Once the malware has gained access to one of the Pileup flaws, it is possible that attackers could exploit the following activities. The ones that are available to the attackers depend on the version of Android OS the device is running after being updated:
- Obtain permission to access voicemails, user credentials, call logs and notifications of other apps .
- Send SMS.
- Start any activity regardless of permission protection or export state.
- Replace official Google Calendar app with a malicious one to get the phone user's event notifications.
- Prevent users from installing critical system apps such as Google Play Services.
The research team, in the paper, explained what they consider the most dangerous capability provided by exploiting a Pileup flaw: "Gain complete control of the new signature and system permissions, lowering their protection levels to 'normal' and arbitrarily changing descriptions the user reads when deciding to grant that application certain permissions."
Example of how a Pileup works
Wang described one scenario on how permission harvesting will net the bad guys access to the owner's voicemail messages. Here is how it happens:
- The malicious app installed on a device with Android 2.3.6 OS defines a permission "com.google.android.apps.googlevoice.permission.RECEIVE_SMS" (a permission required to receive Google Voice SMS messages on Android 4.0.4). Note: On 2.3.6, the OS does not recognize the permission, and will not ask the user about the permission when the malicious app is being installed.

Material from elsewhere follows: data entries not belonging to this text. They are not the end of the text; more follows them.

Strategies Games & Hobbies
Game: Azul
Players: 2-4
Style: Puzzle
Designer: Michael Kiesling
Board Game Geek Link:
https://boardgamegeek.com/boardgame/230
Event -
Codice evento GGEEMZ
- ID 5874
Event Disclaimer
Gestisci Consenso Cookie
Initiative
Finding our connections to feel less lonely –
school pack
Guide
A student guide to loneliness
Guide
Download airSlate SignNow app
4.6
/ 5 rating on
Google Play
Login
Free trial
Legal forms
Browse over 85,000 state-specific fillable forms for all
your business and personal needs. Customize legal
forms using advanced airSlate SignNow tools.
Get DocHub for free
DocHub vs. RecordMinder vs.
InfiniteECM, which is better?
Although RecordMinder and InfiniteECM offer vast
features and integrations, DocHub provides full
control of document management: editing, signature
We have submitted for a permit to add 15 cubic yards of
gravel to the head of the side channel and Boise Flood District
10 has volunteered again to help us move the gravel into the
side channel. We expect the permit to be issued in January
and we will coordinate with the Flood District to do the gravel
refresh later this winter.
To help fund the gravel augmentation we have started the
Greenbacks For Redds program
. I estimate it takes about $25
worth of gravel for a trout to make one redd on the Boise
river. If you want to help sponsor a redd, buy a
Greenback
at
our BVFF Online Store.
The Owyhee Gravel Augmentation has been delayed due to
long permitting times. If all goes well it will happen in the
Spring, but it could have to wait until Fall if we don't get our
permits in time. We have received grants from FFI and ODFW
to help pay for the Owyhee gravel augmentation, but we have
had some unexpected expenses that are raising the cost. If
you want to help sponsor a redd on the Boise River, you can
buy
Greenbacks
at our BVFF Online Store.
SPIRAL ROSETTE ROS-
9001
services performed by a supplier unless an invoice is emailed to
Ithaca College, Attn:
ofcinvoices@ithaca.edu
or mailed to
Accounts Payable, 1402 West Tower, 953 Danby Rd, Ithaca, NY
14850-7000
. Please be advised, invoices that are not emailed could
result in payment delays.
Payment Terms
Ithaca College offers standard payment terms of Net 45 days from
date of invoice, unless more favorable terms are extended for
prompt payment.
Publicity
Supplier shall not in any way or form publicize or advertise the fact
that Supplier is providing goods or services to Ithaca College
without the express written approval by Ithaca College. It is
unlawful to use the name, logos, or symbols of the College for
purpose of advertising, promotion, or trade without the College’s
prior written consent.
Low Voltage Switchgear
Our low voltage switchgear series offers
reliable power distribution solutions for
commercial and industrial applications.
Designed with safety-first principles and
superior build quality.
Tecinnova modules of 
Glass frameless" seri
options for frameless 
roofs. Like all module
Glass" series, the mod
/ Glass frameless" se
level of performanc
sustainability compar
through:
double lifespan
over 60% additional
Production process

- When the user starts the update process, moving from 2.3.6 to 4.0.4, the updating vulnerability within the new OS enables the malicious app to obtain Google Voice SMS permission on 4.0.4 without the user's consent. As a result, the app is free to read SMS messages of System app Google Voice.

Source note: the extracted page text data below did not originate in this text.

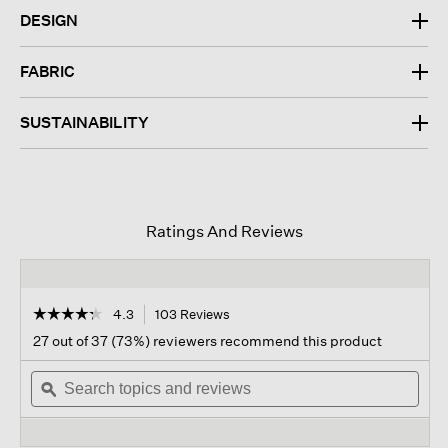
DESIGN
FABRIC
SUSTAINABILITY
Ratings And Reviews
☆☆☆☆☆
☆☆☆☆☆
4.3
103 Reviews
This
action
4.3
27 out of 37 (73%) reviewers recommend this product
out
will
of
Search
navigate
Sear
5
topics
ϙ
to
topi
stars.
and
reviews.
and
Read
reviews
revi
reviews
for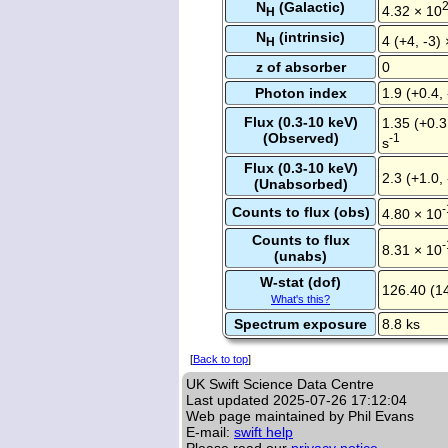
N
(Galactic)
4.32 × 10
H
N
(intrinsic)
4 (+4, -3)
H
z of absorber
0
Photon index
1.9 (+0.4, 
Flux (0.3-10 keV)
1.35 (+0.3
(Observed)
-1
s
Flux (0.3-10 keV)
2.3 (+1.0,
(Unabsorbed)
-
Counts to flux (obs)
4.80 × 10
Counts to flux
-
8.31 × 10
(unabs)
W-stat (dof)
126.40 (1
What's this?
Spectrum exposure
8.8 ks
[
Back to top
]
UK Swift Science Data Centre
Last updated
2025-07-26 17:12:04
Web page maintained by Phil Evans
E-mail:
swift help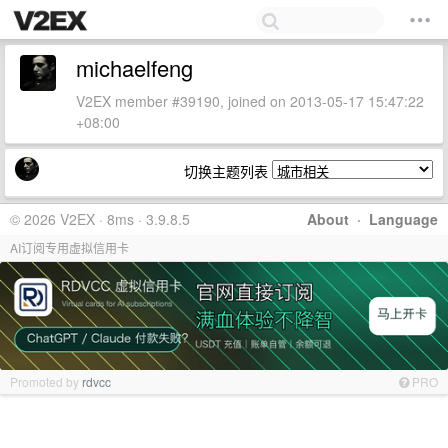
michaelfeng
V2EX member #39190, joined on 2013-05-17 15:47:22
+08:00
切换主题列表
© 2026 V2EX · 8ms · 3.9.8.5
About
·
Language
AI订阅专用虚拟信用卡
Promoted by
rdvcc
PRO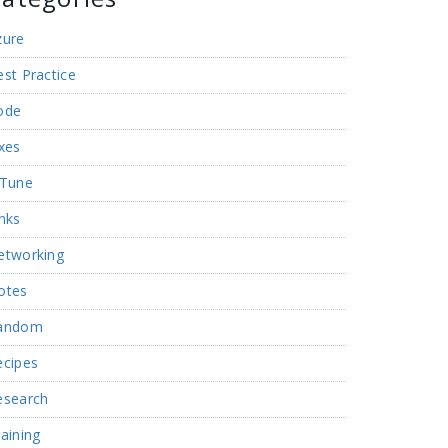
zure
st Practice
ode
xes
nTune
nks
etworking
otes
andom
ecipes
esearch
aining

The above exploit is demonstrated in this YouTube video.
Warning: Techy explanation of why Pileup is so dangerous
The research team explained why the Pileup exploit is dangerous: "There are four protection levels for Android permissions. Normal permissions are granted to any app without user's explicit consent. Dangerous permissions are granted to any app upon request, based on user's approval. Signature and SignatureOrSystem permissions are granted to system apps, but never to third-party apps. However, exploiting Pileup flaws, the malicious third-party app can lower any new Signature and SignatureOrSystem permission to a Normal permission without user consent. Once the malicious app obtains such permission, it can do any number of things and none of them good."

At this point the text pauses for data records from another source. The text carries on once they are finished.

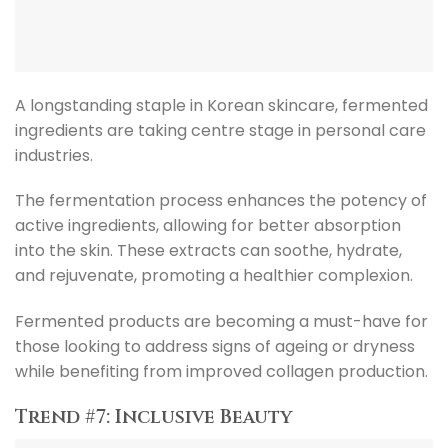
A longstanding staple in Korean skincare, fermented
ingredients are taking centre stage in personal care
industries.
The fermentation process enhances the potency of
active ingredients, allowing for better absorption
into the skin. These extracts can soothe, hydrate,
and rejuvenate, promoting a healthier complexion.
Fermented products are becoming a must-have for
those looking to address signs of ageing or dryness
while benefiting from improved collagen production.
Trend #7: Inclusive Beauty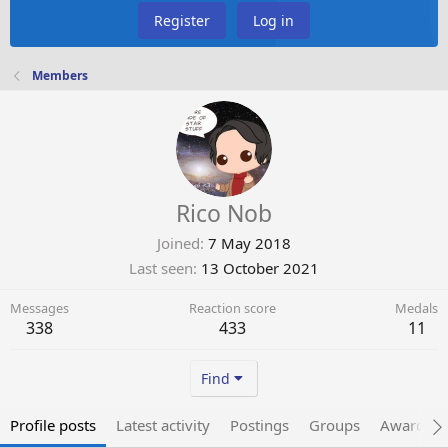
Register
Log in
Members
Rico Nob
Joined
7 May 2018
Last seen
13 October 2021
Messages
Reaction score
Medals
338
433
11
Find
Profile posts
Latest activity
Postings
Groups
Awarded 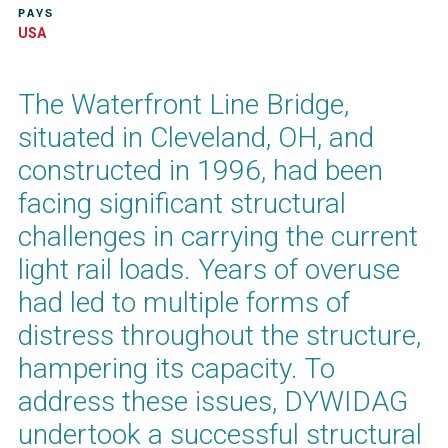
PAYS
USA
The Waterfront Line Bridge,
situated in Cleveland, OH, and
constructed in 1996, had been
facing significant structural
challenges in carrying the current
light rail loads. Years of overuse
had led to multiple forms of
distress throughout the structure,
hampering its capacity. To
address these issues, DYWIDAG
undertook a successful structural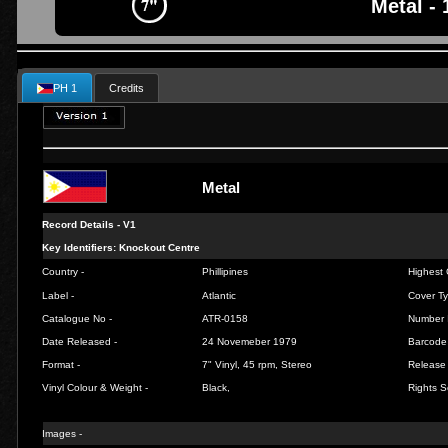
Metal - 
PH 1
Credits
Metal
Record Details -
V1
Key Identifiers: Knockout Centre
Country -
Phillipines
Highest 
Label -
Atlantic
Cover Ty
Catalogue No -
ATR-0158
Number 
Date Released -
24 Novemeber 1979
Barcode
Format -
7" Vinyl, 45 rpm, Stereo
Release 
Vinyl Colour & Weight -
Black,
Rights S
Images -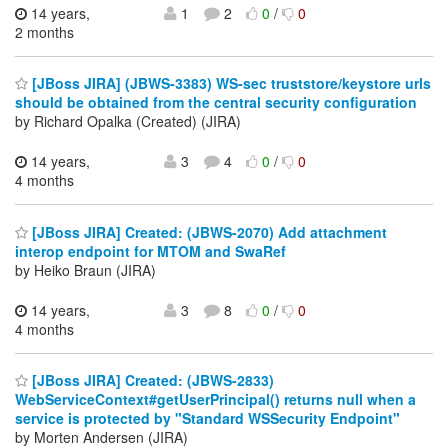
14 years,
1
2
0
/
0
2 months
[JBoss JIRA] (JBWS-3383) WS-sec truststore/keystore urls
should be obtained from the central security configuration
by Richard Opalka (Created) (JIRA)
14 years,
3
4
0
/
0
4 months
[JBoss JIRA] Created: (JBWS-2070) Add attachment
interop endpoint for MTOM and SwaRef
by Heiko Braun (JIRA)
14 years,
3
8
0
/
0
4 months
[JBoss JIRA] Created: (JBWS-2833)
WebServiceContext#getUserPrincipal() returns null when a
service is protected by "Standard WSSecurity Endpoint"
by Morten Andersen (JIRA)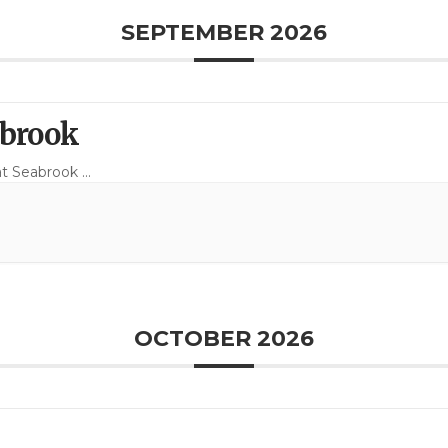
SEPTEMBER 2026
abrook
at Seabrook
...
OCTOBER 2026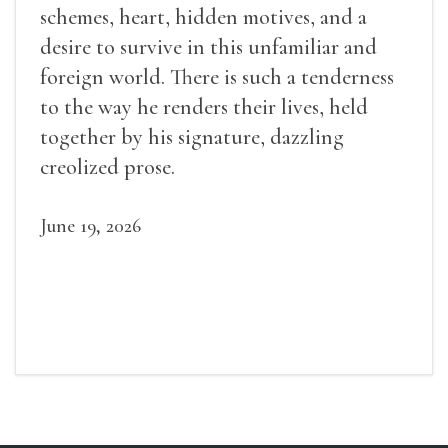
schemes, heart, hidden motives, and a
desire to survive in this unfamiliar and
foreign world. There is such a tenderness
to the way he renders their lives, held
together by his signature, dazzling
creolized prose.
June 19, 2026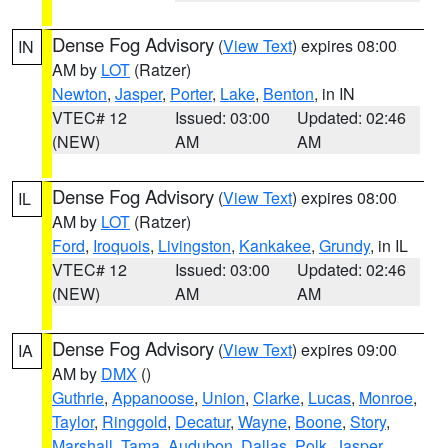
Dense Fog Advisory
(
View Text
) expires 08:00
IN
AM by
LOT
(Ratzer)
Newton
,
Jasper
,
Porter
,
Lake
,
Benton
, in IN
VTEC# 12
Issued: 03:00
Updated: 02:46
(NEW)
AM
AM
Dense Fog Advisory
(
View Text
) expires 08:00
IL
AM by
LOT
(Ratzer)
Ford
,
Iroquois
,
Livingston
,
Kankakee
,
Grundy
, in IL
VTEC# 12
Issued: 03:00
Updated: 02:46
(NEW)
AM
AM
Dense Fog Advisory
(
View Text
) expires 09:00
IA
AM by
DMX
()
Guthrie
,
Appanoose
,
Union
,
Clarke
,
Lucas
,
Monroe
,
Taylor
,
Ringgold
,
Decatur
,
Wayne
,
Boone
,
Story
,
Marshall
,
Tama
,
Audubon
,
Dallas
,
Polk
,
Jasper
,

Luyi Xing, a member of the research team, wanted to clear up what he said is a misunderstanding presented in some news articles: "Most media outlets mentioned that Google had fixed one of the six Pileup flaws. Other media outlets said all Pileup flaws were fixed. The fact is even though Google claimed to have provided a patch for one (the permission flaw discussed above) of the six Pileup vulnerabilities to vendors this January, it seems the deployment of the patch by Google and other vendors will take longer. The video demo discussed above was recorded March 22, 2014 on Google Nexus S phone, meaning Google's own devices were not patched at that time."
Secure Update Scanner
Since the research team was able to load the test malware into Google Play, relying on Google's Bouncer was not acceptable to them. To that end, the team developed Secure Update Scanner:
Wang mentioned, "The app is powered by a vulnerability dataset with over 2 million records we collected through analyzing thousands of Android factory images. It is important for people who own Android devices to scan their systems using the app before clicking on the update button."
When asked about existing antimalware, Wang said he doubted that it would detect malware exploiting the Pileup flaws. He said this threat was new, complicated and context-dependent.
It is somewhat ironic. Phone manufacturers and mobile telco providers are slow in getting updates pushed out to those who use their devices and services — and in this case, being slow is a good thing.
It is important to note the research team did the responsible thing and reported the Pileup vulnerabilities to Google on October 14, 2013.